Une privilégiée consciente de l’être

La politique, elle a bien failli l’abandonner. Pas après sa première campagne électorale législative, sous les couleurs du parti Les Républicains, face à François Jolivet, en 2022. « On avait fait une chouette campagne, parcourant la circonscription à vélo et, alors que notre candidate avait fait 4% à l’élection présidentielle (NDLR : 4,78% au plan national et 5,45% dans l’Indre pour Valérie Pécresse), nous avons fait 18,8% ! »
 

Alix et son équipe de trentenaires de l’Indre. Photo PB

 
L’absence de majorité et la période chaotique qui a suivi le début de Macron II ont douché son attirance pour la politique. Elle a appuyé sur « pause » et repris ses livres de droit pour préparer le concours du barreau en droit civil. « Je n’arrivais plus à trouver de sens à mon travail. »

Et puis arrive la dissolution, Alix refuse de repartir face à François Jolivet et c’est finalement Nicolas Forissier qui lui demande d’être sa suppléante… et un an et demi plus tard elle rejoignait l’hémicycle où elle ne se contente pas de faire de la figuration, ni de s’asseoir sur ses convictions. « Lorsque l’on m’a reproché d’avoir voté le budget de la sécu, j’ai fait remarquer que ceux qui critiquaient ce vote et avaient les moyens d’aller se faire soigner hors du département devaient penser à ceux qui subissaient de plein fouet la crise sanitaire. »

« Les partis politiques, des machines qui broient plus qu’ils ne créent »

Elle ne supporte pas le jeu des partis et revendique sa liberté de vote. « Je ne suis pas encartée LR, je suis inscrite, par fidélité à Nicolas Forissier, au sein du groupe de la droite républicaine, mais totalement opposée à l’union des droites que proposent certains LR. Je n’ai rien à voir avec Ciotti, le RN ou Zemmour. Ma façon de concevoir le rôle du député est beaucoup plus proche de LIOT (1) ». Heureusement derrière les propos d’hémicycle, le travail en commissions est beaucoup plus constructif, même si à l’arrivée certaines belles unanimités volent en éclats. Mais ce que regrette surtout Alix, c’est le manque de temps pour analyser les projets de textes. « Il faudrait pouvoir disposer de deux ou trois semaines pour tester sur le terrain un projet de loi. En recueillant des avis auprès des personnes plus particulièrement concernées. Au contraire, on empile les lois pour donner parfois l’illusion qu’on fait un travail utile. »

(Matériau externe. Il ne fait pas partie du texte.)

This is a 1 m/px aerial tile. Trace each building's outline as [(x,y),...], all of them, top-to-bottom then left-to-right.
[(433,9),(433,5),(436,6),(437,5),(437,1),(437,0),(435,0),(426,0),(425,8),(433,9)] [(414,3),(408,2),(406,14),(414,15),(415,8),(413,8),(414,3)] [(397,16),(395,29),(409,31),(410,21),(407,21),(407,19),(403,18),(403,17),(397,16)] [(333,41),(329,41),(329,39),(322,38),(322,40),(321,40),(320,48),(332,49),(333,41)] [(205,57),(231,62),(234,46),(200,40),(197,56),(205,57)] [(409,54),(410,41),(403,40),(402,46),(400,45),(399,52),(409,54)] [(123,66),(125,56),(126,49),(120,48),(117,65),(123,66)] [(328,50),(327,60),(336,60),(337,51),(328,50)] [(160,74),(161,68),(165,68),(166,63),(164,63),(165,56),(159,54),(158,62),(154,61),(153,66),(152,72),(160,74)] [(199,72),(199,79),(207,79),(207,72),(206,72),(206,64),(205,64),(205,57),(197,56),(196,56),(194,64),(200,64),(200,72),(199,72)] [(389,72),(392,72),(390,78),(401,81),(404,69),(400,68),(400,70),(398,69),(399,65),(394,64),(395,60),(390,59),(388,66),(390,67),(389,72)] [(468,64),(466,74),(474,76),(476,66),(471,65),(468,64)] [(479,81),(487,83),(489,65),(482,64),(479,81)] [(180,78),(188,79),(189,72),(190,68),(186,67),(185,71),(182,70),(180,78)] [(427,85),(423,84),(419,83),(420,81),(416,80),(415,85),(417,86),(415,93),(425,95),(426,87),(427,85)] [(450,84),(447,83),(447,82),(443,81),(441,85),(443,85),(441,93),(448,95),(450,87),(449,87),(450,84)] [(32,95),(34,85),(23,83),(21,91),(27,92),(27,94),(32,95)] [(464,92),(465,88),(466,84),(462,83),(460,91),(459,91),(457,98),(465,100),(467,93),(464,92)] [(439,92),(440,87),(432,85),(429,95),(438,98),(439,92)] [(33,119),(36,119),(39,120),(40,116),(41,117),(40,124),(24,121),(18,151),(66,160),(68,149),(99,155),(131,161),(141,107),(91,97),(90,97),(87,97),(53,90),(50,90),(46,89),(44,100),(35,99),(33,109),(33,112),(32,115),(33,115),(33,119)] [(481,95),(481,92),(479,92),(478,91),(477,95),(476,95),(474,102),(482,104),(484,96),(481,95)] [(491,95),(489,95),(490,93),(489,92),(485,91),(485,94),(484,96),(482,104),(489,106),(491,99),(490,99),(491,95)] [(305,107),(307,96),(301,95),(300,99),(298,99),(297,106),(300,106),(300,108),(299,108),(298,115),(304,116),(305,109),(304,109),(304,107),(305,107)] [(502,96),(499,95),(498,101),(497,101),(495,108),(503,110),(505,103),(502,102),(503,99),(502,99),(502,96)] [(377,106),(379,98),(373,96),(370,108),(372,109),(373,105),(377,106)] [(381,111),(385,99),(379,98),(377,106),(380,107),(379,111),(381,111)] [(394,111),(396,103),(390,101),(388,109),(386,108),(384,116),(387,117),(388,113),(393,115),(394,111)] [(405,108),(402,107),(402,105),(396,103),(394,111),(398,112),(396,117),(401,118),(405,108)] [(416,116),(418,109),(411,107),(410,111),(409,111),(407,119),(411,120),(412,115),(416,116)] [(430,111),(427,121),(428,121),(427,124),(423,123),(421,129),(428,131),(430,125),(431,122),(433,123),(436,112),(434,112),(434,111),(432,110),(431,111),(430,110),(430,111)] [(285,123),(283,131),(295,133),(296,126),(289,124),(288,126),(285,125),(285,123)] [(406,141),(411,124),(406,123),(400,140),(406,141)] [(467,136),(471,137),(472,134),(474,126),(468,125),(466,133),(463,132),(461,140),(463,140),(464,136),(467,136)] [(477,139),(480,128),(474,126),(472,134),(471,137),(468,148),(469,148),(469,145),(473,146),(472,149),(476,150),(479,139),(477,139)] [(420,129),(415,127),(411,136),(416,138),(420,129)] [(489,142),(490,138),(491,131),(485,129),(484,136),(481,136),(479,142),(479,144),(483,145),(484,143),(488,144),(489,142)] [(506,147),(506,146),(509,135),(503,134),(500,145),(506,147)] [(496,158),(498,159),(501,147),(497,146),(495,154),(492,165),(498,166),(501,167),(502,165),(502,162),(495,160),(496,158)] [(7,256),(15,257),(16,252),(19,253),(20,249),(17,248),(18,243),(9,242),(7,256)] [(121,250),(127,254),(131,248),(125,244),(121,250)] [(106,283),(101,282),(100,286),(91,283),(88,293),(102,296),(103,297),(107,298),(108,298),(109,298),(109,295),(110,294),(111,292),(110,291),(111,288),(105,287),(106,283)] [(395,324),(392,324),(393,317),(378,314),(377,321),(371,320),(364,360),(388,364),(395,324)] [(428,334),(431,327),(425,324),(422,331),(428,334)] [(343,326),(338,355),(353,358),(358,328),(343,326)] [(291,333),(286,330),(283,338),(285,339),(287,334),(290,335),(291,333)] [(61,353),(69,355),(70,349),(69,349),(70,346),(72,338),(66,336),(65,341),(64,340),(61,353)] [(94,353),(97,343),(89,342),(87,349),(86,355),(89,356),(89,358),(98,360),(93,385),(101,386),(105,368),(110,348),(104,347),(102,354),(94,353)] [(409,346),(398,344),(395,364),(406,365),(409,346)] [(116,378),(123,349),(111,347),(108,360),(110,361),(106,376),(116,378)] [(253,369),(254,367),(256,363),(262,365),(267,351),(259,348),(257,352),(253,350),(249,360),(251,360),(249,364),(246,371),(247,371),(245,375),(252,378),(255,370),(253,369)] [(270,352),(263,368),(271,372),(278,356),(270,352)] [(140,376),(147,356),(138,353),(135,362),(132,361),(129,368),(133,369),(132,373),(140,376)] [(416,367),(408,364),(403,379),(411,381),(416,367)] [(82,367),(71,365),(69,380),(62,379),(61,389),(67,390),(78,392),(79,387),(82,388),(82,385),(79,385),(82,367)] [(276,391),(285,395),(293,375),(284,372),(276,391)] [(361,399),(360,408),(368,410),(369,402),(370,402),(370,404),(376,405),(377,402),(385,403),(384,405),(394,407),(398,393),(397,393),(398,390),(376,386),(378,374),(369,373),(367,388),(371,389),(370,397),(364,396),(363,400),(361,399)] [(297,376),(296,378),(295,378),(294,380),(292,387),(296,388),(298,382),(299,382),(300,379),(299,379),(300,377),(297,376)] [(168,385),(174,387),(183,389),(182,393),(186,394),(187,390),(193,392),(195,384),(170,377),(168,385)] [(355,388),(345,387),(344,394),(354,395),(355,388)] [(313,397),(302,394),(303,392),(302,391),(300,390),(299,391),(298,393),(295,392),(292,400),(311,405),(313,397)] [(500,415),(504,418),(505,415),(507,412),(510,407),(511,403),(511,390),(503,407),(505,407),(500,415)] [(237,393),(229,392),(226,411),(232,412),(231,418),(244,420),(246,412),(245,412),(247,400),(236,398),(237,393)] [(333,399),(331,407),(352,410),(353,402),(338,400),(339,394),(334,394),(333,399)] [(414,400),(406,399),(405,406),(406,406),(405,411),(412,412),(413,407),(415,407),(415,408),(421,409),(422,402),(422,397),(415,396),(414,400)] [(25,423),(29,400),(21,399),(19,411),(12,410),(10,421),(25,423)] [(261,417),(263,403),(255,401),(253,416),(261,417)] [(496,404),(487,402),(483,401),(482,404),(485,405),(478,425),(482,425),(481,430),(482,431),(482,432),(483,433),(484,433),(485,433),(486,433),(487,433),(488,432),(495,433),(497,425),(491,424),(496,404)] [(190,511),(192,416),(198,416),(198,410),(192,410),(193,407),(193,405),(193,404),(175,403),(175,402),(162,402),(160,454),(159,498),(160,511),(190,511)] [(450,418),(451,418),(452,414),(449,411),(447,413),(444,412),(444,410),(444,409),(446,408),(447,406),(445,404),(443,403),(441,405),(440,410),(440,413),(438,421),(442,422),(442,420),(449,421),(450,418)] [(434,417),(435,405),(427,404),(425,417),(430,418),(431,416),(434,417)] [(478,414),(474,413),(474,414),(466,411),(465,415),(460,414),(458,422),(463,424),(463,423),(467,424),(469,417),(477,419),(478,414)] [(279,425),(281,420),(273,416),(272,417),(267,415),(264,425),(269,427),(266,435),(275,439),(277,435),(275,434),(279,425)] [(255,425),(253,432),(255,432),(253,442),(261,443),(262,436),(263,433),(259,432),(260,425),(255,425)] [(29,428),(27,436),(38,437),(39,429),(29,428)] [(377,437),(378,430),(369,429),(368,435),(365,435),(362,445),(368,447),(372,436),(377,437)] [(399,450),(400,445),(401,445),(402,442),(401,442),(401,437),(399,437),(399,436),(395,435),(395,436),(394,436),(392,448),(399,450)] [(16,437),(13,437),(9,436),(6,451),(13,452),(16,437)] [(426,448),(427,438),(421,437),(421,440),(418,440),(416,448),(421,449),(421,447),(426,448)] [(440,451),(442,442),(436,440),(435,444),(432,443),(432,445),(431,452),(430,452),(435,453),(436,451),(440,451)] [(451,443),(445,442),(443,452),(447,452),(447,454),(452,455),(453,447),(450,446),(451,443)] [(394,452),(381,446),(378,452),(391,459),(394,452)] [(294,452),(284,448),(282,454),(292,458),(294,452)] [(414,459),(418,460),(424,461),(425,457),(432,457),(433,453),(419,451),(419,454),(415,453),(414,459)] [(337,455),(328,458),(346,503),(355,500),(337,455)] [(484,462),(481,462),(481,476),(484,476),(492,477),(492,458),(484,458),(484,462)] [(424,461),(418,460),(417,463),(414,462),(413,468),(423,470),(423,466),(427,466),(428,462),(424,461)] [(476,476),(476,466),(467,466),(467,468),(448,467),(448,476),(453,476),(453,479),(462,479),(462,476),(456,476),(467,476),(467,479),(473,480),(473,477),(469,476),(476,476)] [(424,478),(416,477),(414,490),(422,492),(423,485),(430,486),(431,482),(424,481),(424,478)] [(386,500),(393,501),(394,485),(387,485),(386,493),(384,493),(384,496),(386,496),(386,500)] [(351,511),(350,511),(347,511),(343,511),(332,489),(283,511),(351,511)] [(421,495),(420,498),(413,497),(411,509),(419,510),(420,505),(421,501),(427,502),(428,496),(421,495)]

Comme elle ne se paie pas que de mots, Alix a intégré au culot – et elle en est devenue la vice-présidente – la commission d’enquête sur la prédation des capacités productives françaises par les fonds spéculatifs (2). Et les exemples régionaux ne lui manquent pas : on pense à Brandt dans le Loiret et en Loir-et-Cher, Rosières à Lunery dans le Cher, mais aussi à La Française des roues qui s’est éteinte, après une succession de reprises, repue de fonds publics, sous le nom d’Impériales Wheels… à Diors justement !

(1) LIOT : Groupe Libertés, Indépendants Outre-mer et Territoires qui rassemble des élus du centre gauche au centre-droit.
(2) La commission d’enquête sur la prédation des capacités productives françaises par les fonds spéculatifs a pour président Emmanuel Mandon (Les Démocrates), Alix en est la 1re vice-présidente, ses trois collègues sont un LFI, un socialiste et un RN. On peut suivre ses travaux sur le site assemblée-nationale.fr et ouvrir l’onglet « travaux parlementaires ».